185.
Daniel Katzenberg soulève la mèche qui lui mange la moitié du visage. Ses yeux sont fiévreux.
— Salut, petite sœur.
— Salut, grand frère.
— Je fais vivre ton idée.
— Merci. Je le savais. Je ne pouvais pas mourir sans te rencontrer. C’est parce que je t’ai vue que j’ai pu m’en aller.
— Nous avons des diapositives de futurs, mais cela ne fait pas un film, regrette-t-elle.
— Étant donné l’ampleur du projet, ça aurait été trop facile. Tu croyais quoi ? Que tu pouvais simplement, en réunissant cinq personnes, acquérir la maîtrise des temps à venir ?
— Il faut une méthode. Je n’ai pas trouvé la bonne, grand frère.
— Bien sûr. Mais je vais t’aider. Moi aussi je suis présent dans le cœur de tes cellules. Veux-tu qu’on fasse venir les autres, petite sœur ?
— Quels autres ?
— Tu as le choix :
1, Cassandre de Troie.
2, Tes ancêtres biologiques.
3, Tes vies précédentes.
4, L’esprit des animaux et de la nature.
Que son âme dispose de tant de ressources l’étonne.
— Je choisis le 3 : mes vies précédentes.
Alors apparaissent le médecin russe, le samouraï, l’archer parthe, la marchande de fruits phénicienne, des moines, des paysans, des hommes préhistoriques chasseurs et cueilleurs.

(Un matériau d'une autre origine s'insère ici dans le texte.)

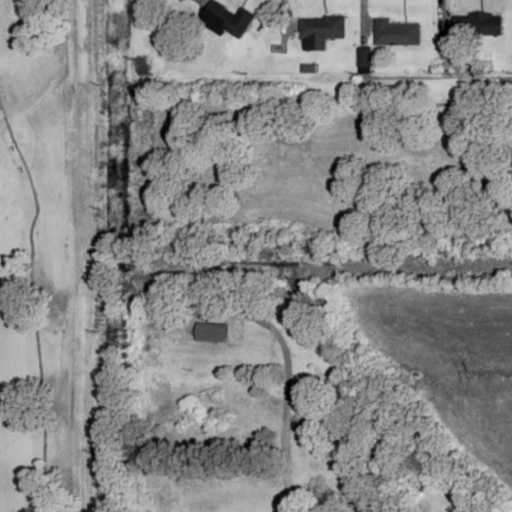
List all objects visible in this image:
building: (226, 19)
building: (483, 23)
building: (321, 31)
building: (397, 33)
road: (86, 256)
park: (52, 257)
road: (39, 301)
building: (221, 413)
road: (282, 459)
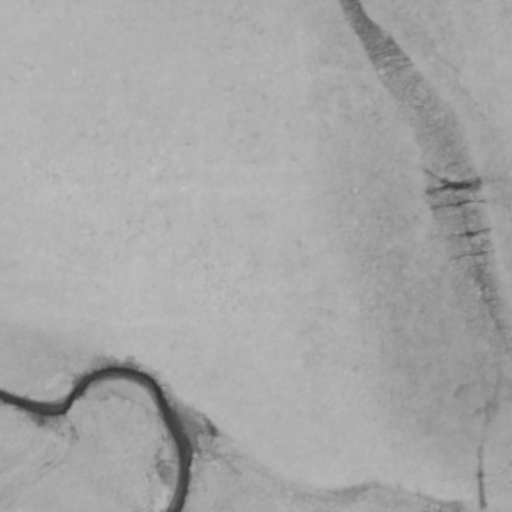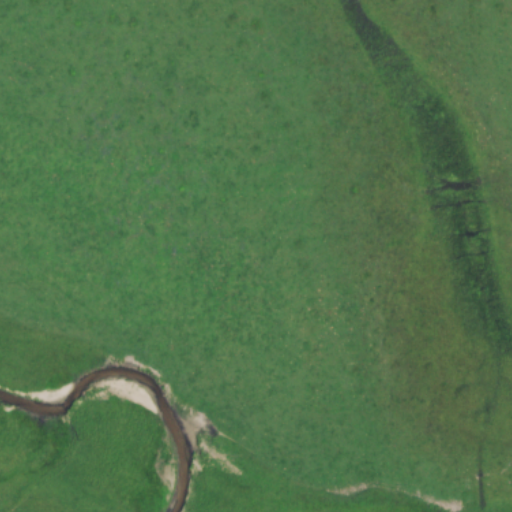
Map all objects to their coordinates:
river: (153, 397)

Daniel les dispose en cercle.
— Nous avons tous la même préoccupation depuis la nuit des temps : trouver un chemin de lumière pour sauver le troupeau qui fonce vers la falaise. Cassandre, votre dernière incarnation est sur le point de réussir. Elle a trouvé de l’aide, elle est libre d’agir, elle en a envie, elle possède même le formidable outil Internet comme relais de sa parole. Nous devons l’aider, moi son frère et vous ses précédentes réincarnations. Nous ne pouvons pas échouer si près du but. Sinon, nous devrons attendre la naissance d’un autre être capable de cette œuvre. Mais le temps qu’un nouvel enfant jouisse de sa pleine conscience il sera peut-être trop tard. L’humanité se trouve au carrefour final. C’est une question de mois, de semaines, de jours peut-être. Il faut aller vite.
— Attends, qui es-tu ? demande Cassandre. Es-tu vraiment le fantôme de mon frère ?
— Non, petite sœur. Je n’existe plus. Je ne suis que le « souvenir d’un frère idéal ». C’est toi qui me fais exister maintenant, comme jadis tu as fais exister Cassandre de Troie, ton ancienne inspiratrice. C’est toi qui nous permets d’être là, grâce à ton esprit particulier et à ta capacité de croire que c’est possible. Ce n’est que toi, toujours toi, partout.
Le Daniel Katzenberg de son rêve a l’air désolé et en même temps satisfait de l’instruire.
— Donc, eux non plus n’existent pas ?
— Ils sont réels dans ton esprit et c’est d’une importance énorme.
— Mais alors tout cela n’est que le reflet de mes délires ? demande-t-elle avec accablement.
— Non. Ces êtres ont réellement existé. Tu ne délires pas. Tu fais seulement revivre les morts en convoquant ta mémoire.
— Je ne comprends pas.
— Pourquoi penses-tu toujours avec ton cerveau gauche analytique ? Le droit, qui est un poète, peut comprendre cette notion. Ton esprit nous fait vivre. Et nous, en retour, nous allons t’aider.
— Il a raison, poursuit Cassandre de Troie en surgissant à son tour. Dès que tu penses à nous, nous existons.
— Allez, petite sœur, arrête de vouloir comprendre, arrête de vouloir tout expliquer. Profite de nous. Simplement. Et tu vas voir, nous pouvons beaucoup pour toi.
Alors, chacun à son tour, les incarnations parlent à la jeune fille évanouie. Le jeune mathématicien dirige les débats pour leur donner un maximum d’efficacité.